Late in the afternoon I watched Paul Schrader's First Reformed (2018), another movie that was on a bunch of best of year lists. I was moved and impressed and occasionally disturbed by it. Beautifully filmed (a few times the camera lingers on empty rooms like an Ozu movie), and Ethan Hawke was very good in it. It was also interesting to see Amanda Seyfried in a role that didn't involve her being dead saying "Veronica" all the time. It is probably the only movie I've seen that dealt with existential dispair in the face of climate change.

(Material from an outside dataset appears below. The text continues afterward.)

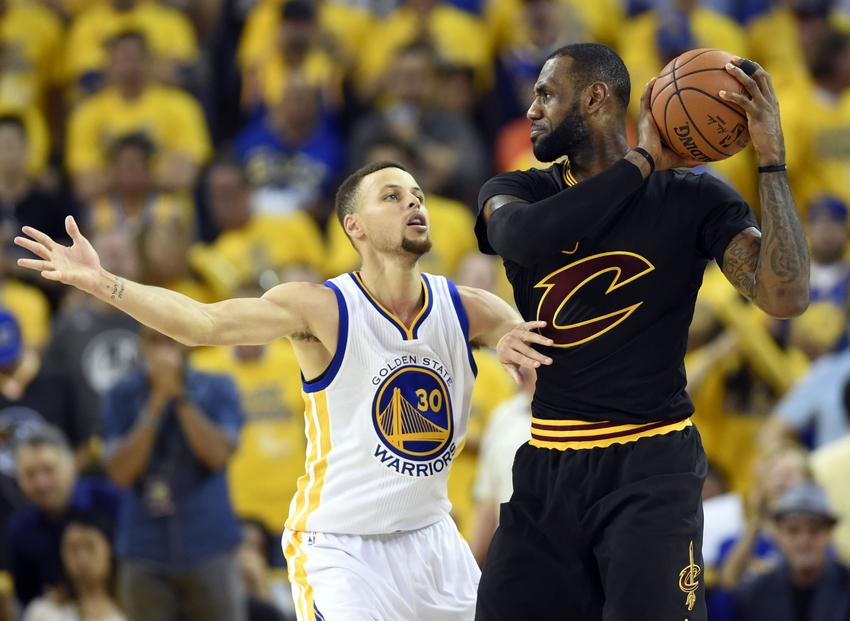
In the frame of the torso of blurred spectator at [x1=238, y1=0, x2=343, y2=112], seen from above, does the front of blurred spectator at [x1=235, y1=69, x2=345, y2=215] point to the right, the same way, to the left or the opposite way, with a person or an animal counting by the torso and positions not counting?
the same way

The whole plot kicks into gear by a young man, an environmental activist, who finds out his wife is pregnant, and he just can't get his head around the idea of having a child who will be his age at a point when scientists are predicting all these awful things happening to the climate/environment/world. I don't feel like I see that addressed often, but I also may just not be watching for it. I've long chosen to not have children, but it's certainly something I've thought about in relation to people having children. The movie falters more thematically as it goes on, because it seems to skirt around the idea of action in the face of this environmental despair. There is sort of a tense suspenseful element around terroristic activity, which moves the plot but doesn't really offer any alternatives of action. Ethan Hawke's character is dying, so it's like he can only see dying as a path to action, which is very wrapped up in his religion (he's a Protestant reverend of some kind). But then the movies end as a kind of... love story... very abruptly... lots of abruptly ending movies lately.
For lighter fair Lianne and I watched I Married a Witch (1942) with Veronica Lake. A goofy comedy, but for some reason I always enjoy watching Lake. She's one of those old movie stars that draws my consistent attention, though I'm not sure I can say exactly why. Certainly she is attractive, but also there is often an insouciance to her characters, a slyness, a that is engaging.